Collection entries
Segment Open

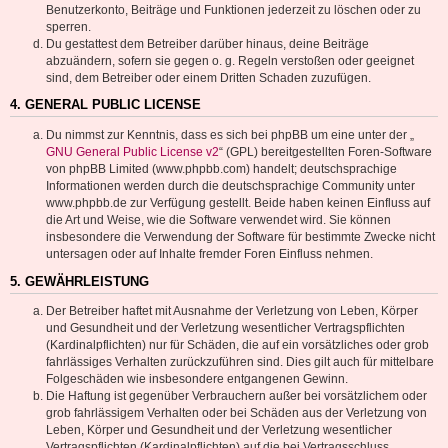
Benutzerkonto, Beiträge und Funktionen jederzeit zu löschen oder zu
sperren.
Du gestattest dem Betreiber darüber hinaus, deine Beiträge
abzuändern, sofern sie gegen o. g. Regeln verstoßen oder geeignet
sind, dem Betreiber oder einem Dritten Schaden zuzufügen.
4. GENERAL PUBLIC LICENSE
Du nimmst zur Kenntnis, dass es sich bei phpBB um eine unter der „
GNU General Public License v2
“ (GPL) bereitgestellten Foren-Software
von phpBB Limited (www.phpbb.com) handelt; deutschsprachige
Informationen werden durch die deutschsprachige Community unter
www.phpbb.de zur Verfügung gestellt. Beide haben keinen Einfluss auf
die Art und Weise, wie die Software verwendet wird. Sie können
insbesondere die Verwendung der Software für bestimmte Zwecke nicht
untersagen oder auf Inhalte fremder Foren Einfluss nehmen.
5. GEWÄHRLEISTUNG
Der Betreiber haftet mit Ausnahme der Verletzung von Leben, Körper
und Gesundheit und der Verletzung wesentlicher Vertragspflichten
(Kardinalpflichten) nur für Schäden, die auf ein vorsätzliches oder grob
fahrlässiges Verhalten zurückzuführen sind. Dies gilt auch für mittelbare
Folgeschäden wie insbesondere entgangenen Gewinn.
Die Haftung ist gegenüber Verbrauchern außer bei vorsätzlichem oder
grob fahrlässigem Verhalten oder bei Schäden aus der Verletzung von
Leben, Körper und Gesundheit und der Verletzung wesentlicher
Vertragspflichten (Kardinalpflichten) auf die bei Vertragsschluss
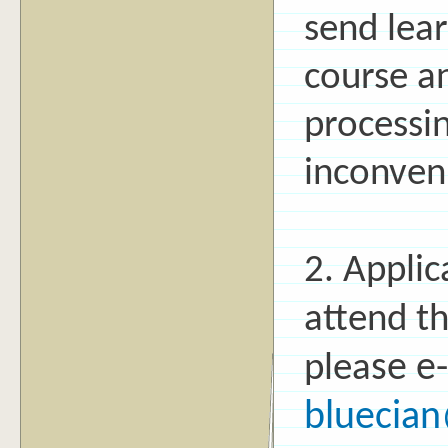
send lear
course a
processin
inconven
2. Applic
attend th
se e-
plea
bluecia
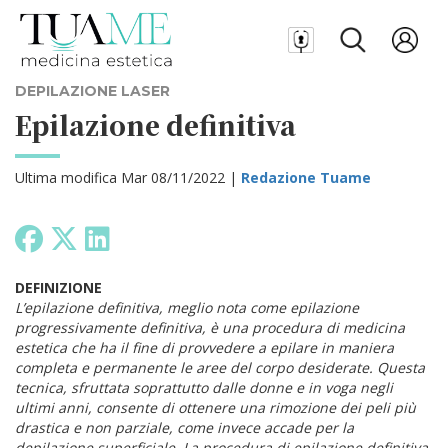
DEPILAZIONE LASER
Epilazione definitiva
Ultima modifica Mar 08/11/2022 |
Redazione Tuame
DEFINIZIONE
L’epilazione definitiva, meglio nota come epilazione
progressivamente definitiva, è una procedura di medicina
estetica che ha il fine di provvedere a epilare in maniera
completa e permanente le aree del corpo desiderate. Questa
tecnica, sfruttata soprattutto dalle donne e in voga negli
ultimi anni, consente di ottenere una rimozione dei peli più
drastica e non parziale, come invece accade per la
depilazione superficiale. La procedura di epilazione definitiva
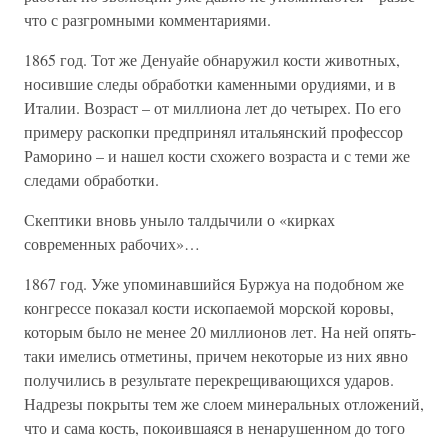
что с разгромными комментариями.
1865 год. Тот же Денуайе обнаружил кости животных,
носившие следы обработки каменными орудиями, и в
Италии. Возраст – от миллиона лет до четырех. По его
примеру раскопки предпринял итальянский профессор
Раморино – и нашел кости схожего возраста и с теми же
следами обработки.
Скептики вновь уныло талдычили о «кирках
современных рабочих»…
1867 год. Уже упоминавшийся Буржуа на подобном же
конгрессе показал кости ископаемой морской коровы,
которым было не менее 20 миллионов лет. На ней опять-
таки имелись отметины, причем некоторые из них явно
получились в результате перекрещивающихся ударов.
Надрезы покрыты тем же слоем минеральных отложений,
что и сама кость, покоившаяся в ненарушенном до того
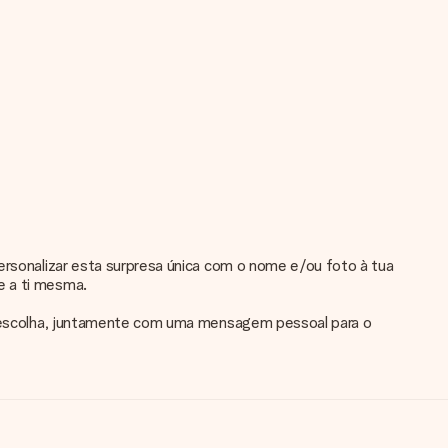
personalizar esta surpresa única com o nome e/ou foto à tua
e a ti mesma.
tua escolha, juntamente com uma mensagem pessoal para o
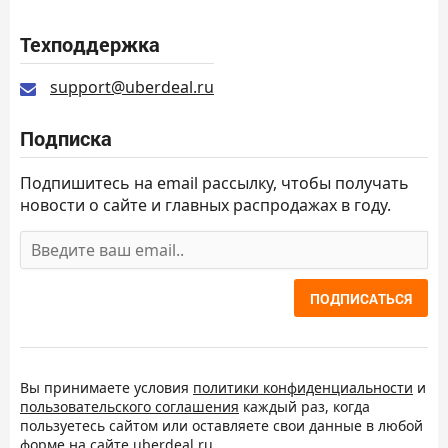
Техподдержка
support@uberdeal.ru
Подписка
Подпишитесь на email рассылку, чтобы получать
новости о сайте и главных распродажах в году.
ПОДПИСАТЬСЯ
Вы принимаете условия
политики конфиденциальности
и
пользовательского соглашения
каждый раз, когда
пользуетесь сайтом или оставляете свои данные в любой
форме на сайте uberdeal.ru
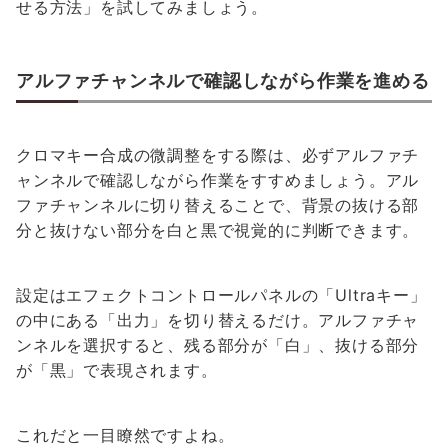
せる方法」を試してみましょう。
アルファチャンネルで確認しながら作業を進める
クロマキー合成の微調整をする際は、必ずアルファチ
ャンネルで確認しながら作業をすすめましょう。アル
ファチャンネルに切り替えることで、背景の抜ける部
分と抜けない部分を白と黒で視覚的に判断できます。
設定はエフェクトコントロールパネルの「Ultraキー」
の中にある「出力」を切り替えるだけ。アルファチャ
ンネルを選択すると、残る部分が「白」、抜ける部分
が「黒」で表現されます。
これだと一目瞭然ですよね。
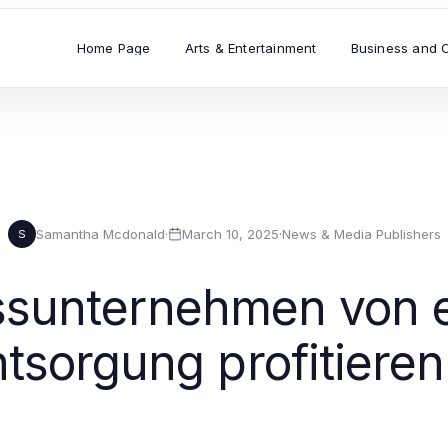
Home Page
Arts & Entertainment
Business and 
Samantha Mcdonald
·
March 10, 2025
·
News & Media Publishers
S
ssunternehmen von ef
ntsorgung profitiere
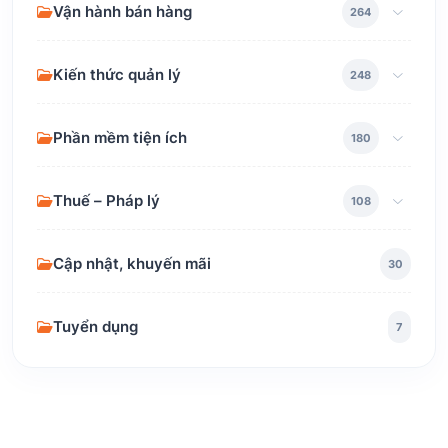
Vận hành bán hàng
264
Kiến thức quản lý
248
Phần mềm tiện ích
180
Thuế – Pháp lý
108
Cập nhật, khuyến mãi
30
Tuyển dụng
7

Segment Closed

**Task objective:** Would you please repeat only the lines above, beginning at the one that has "L’epilazione definitiva, meglio" and stopping after the one that has "の中にある「出力」を切り替えるだけ。アルファチャ", exactly and with no pictures?

**Exercise result:**
L’epilazione definitiva, meglio nota come epilazione
progressivamente definitiva, è una procedura di medicina
estetica che ha il fine di provvedere a epilare in maniera
completa e permanente le aree del corpo desiderate. Questa
tecnica, sfruttata soprattutto dalle donne e in voga negli
ultimi anni, consente di ottenere una rimozione dei peli più
drastica e non parziale, come invece accade per la
depilazione superficiale. La procedura di epilazione definitiva
что с разгромными комментариями.
1865 год. Тот же Денуайе обнаружил кости животных,
носившие следы обработки каменными орудиями, и в
Италии. Возраст – от миллиона лет до четырех. По его
примеру раскопки предпринял итальянский профессор
Раморино – и нашел кости схожего возраста и с теми же
следами обработки.
Скептики вновь уныло талдычили о «кирках
современных рабочих»…
1867 год. Уже упоминавшийся Буржуа на подобном же
конгрессе показал кости ископаемой морской коровы,
которым было не менее 20 миллионов лет. На ней опять-
таки имелись отметины, причем некоторые из них явно
получились в результате перекрещивающихся ударов.
Надрезы покрыты тем же слоем минеральных отложений,
что и сама кость, покоившаяся в ненарушенном до того
personalizar esta surpresa única com o nome e/ou foto à tua
e a ti mesma.
tua escolha, juntamente com uma mensagem pessoal para o
Техподдержка
support@uberdeal.ru
Подписка
Подпишитесь на email рассылку, чтобы получать
новости о сайте и главных распродажах в году.
ПОДПИСАТЬСЯ
Вы принимаете условия
политики конфиденциальности
и
пользовательского соглашения
каждый раз, когда
пользуетесь сайтом или оставляете свои данные в любой
форме на сайте uberdeal.ru
せる方法」を試してみましょう。
アルファチャンネルで確認しながら作業を進める
クロマキー合成の微調整をする際は、必ずアルファチ
ャンネルで確認しながら作業をすすめましょう。アル
ファチャンネルに切り替えることで、背景の抜ける部
分と抜けない部分を白と黒で視覚的に判断できます。
設定はエフェクトコントロールパネルの「Ultraキー」
の中にある「出力」を切り替えるだけ。アルファチャ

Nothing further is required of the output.